Stop after the line with "Chỉ có tại Tân Tân"; until then, please copy every line of the records word for word from the first.
========================
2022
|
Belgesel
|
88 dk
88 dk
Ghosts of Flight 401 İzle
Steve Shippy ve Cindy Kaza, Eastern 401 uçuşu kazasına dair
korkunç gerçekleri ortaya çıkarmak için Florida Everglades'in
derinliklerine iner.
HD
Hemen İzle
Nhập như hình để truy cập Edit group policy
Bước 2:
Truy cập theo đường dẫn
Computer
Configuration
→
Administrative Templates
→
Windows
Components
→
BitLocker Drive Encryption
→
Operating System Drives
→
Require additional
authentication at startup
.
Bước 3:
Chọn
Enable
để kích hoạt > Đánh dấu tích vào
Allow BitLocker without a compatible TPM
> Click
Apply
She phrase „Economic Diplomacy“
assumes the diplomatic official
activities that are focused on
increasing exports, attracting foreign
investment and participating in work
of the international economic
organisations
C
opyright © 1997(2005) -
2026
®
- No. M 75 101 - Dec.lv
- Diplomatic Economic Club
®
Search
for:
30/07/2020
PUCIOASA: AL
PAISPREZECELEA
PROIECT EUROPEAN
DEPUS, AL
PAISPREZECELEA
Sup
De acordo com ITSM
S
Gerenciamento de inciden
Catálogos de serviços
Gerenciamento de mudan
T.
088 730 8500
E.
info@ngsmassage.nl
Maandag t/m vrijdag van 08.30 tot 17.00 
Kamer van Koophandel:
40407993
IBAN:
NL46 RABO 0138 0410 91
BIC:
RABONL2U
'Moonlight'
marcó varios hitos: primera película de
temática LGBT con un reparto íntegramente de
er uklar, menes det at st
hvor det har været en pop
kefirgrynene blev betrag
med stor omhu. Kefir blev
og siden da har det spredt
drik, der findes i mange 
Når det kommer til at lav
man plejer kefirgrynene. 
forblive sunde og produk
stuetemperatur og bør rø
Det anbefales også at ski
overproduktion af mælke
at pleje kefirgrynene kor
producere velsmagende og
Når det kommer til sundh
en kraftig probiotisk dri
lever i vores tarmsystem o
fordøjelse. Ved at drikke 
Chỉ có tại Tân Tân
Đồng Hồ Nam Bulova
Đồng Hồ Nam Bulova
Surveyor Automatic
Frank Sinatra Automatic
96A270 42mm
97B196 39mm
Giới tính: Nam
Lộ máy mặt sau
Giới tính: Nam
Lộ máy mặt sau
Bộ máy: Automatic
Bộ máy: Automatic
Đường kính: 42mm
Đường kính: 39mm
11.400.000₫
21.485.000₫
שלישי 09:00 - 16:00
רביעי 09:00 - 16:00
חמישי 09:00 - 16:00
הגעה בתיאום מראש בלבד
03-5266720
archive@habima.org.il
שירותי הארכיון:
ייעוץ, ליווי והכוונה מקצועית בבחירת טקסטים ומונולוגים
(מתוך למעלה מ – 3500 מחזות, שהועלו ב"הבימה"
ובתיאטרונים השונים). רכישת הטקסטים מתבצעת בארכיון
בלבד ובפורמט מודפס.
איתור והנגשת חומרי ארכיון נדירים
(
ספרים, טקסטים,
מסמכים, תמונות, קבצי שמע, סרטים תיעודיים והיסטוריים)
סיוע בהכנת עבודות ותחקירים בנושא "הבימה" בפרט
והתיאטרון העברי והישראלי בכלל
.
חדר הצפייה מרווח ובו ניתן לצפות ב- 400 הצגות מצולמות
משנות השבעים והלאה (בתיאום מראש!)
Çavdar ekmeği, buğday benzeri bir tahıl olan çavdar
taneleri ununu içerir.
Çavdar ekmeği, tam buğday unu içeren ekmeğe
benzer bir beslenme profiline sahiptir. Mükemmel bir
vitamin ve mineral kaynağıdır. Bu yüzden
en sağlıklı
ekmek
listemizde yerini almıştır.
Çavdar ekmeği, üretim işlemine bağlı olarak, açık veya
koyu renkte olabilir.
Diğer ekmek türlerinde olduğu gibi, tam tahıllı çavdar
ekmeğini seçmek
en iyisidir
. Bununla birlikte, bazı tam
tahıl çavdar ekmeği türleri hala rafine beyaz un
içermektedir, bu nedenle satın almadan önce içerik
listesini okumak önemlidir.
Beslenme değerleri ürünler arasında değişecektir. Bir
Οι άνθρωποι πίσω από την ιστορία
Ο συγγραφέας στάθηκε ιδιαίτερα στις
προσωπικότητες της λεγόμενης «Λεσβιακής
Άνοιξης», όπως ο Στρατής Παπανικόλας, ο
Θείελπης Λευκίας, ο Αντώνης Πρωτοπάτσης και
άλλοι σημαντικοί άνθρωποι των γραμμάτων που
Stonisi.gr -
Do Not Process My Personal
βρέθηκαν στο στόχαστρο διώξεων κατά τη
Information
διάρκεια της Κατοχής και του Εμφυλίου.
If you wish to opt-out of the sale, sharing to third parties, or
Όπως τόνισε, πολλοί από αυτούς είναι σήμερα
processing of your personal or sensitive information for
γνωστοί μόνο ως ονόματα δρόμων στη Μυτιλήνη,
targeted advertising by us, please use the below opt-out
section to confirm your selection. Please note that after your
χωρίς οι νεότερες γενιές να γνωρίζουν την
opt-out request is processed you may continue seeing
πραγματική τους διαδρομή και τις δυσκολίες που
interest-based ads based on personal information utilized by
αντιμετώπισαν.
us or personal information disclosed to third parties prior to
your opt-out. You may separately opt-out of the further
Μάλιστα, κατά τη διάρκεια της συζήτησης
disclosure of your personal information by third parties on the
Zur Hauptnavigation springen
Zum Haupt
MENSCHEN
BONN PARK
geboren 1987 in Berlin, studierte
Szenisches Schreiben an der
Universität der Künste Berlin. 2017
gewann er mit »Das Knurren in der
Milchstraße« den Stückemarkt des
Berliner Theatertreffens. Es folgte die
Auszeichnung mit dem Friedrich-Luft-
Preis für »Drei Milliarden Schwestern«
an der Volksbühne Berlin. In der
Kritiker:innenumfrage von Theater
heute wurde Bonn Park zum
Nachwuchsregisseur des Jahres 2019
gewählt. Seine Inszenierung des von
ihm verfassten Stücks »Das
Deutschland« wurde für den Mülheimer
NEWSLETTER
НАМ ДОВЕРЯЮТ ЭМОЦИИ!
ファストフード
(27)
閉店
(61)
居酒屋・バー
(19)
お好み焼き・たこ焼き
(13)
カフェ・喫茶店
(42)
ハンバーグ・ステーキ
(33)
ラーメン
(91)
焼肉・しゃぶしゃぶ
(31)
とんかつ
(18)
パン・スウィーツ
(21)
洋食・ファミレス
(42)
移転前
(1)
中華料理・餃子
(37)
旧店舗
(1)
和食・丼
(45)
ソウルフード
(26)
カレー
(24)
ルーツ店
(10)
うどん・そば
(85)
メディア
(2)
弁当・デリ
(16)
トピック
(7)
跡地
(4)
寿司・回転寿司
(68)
========================
▶ Exercise output:
2022
|
Belgesel
|
88 dk
88 dk
Ghosts of Flight 401 İzle
Steve Shippy ve Cindy Kaza, Eastern 401 uçuşu kazasına dair
korkunç gerçekleri ortaya çıkarmak için Florida Everglades'in
derinliklerine iner.
HD
Hemen İzle
Nhập như hình để truy cập Edit group policy
Bước 2:
Truy cập theo đường dẫn
Computer
Configuration
→
Administrative Templates
→
Windows
Components
→
BitLocker Drive Encryption
→
Operating System Drives
→
Require additional
authentication at startup
.
Bước 3:
Chọn
Enable
để kích hoạt > Đánh dấu tích vào
Allow BitLocker without a compatible TPM
> Click
Apply
She phrase „Economic Diplomacy“
assumes the diplomatic official
activities that are focused on
increasing exports, attracting foreign
investment and participating in work
of the international economic
organisations
C
opyright © 1997(2005) -
2026
®
- No. M 75 101 - Dec.lv
- Diplomatic Economic Club
®
Search
for:
30/07/2020
PUCIOASA: AL
PAISPREZECELEA
PROIECT EUROPEAN
DEPUS, AL
PAISPREZECELEA
Sup
De acordo com ITSM
S
Gerenciamento de inciden
Catálogos de serviços
Gerenciamento de mudan
T.
088 730 8500
E.
info@ngsmassage.nl
Maandag t/m vrijdag van 08.30 tot 17.00 
Kamer van Koophandel:
40407993
IBAN:
NL46 RABO 0138 0410 91
BIC:
RABONL2U
'Moonlight'
marcó varios hitos: primera película de
temática LGBT con un reparto íntegramente de
er uklar, menes det at st
hvor det har været en pop
kefirgrynene blev betrag
med stor omhu. Kefir blev
og siden da har det spredt
drik, der findes i mange 
Når det kommer til at lav
man plejer kefirgrynene. 
forblive sunde og produk
stuetemperatur og bør rø
Det anbefales også at ski
overproduktion af mælke
at pleje kefirgrynene kor
producere velsmagende og
Når det kommer til sundh
en kraftig probiotisk dri
lever i vores tarmsystem o
fordøjelse. Ved at drikke 
Chỉ có tại Tân Tân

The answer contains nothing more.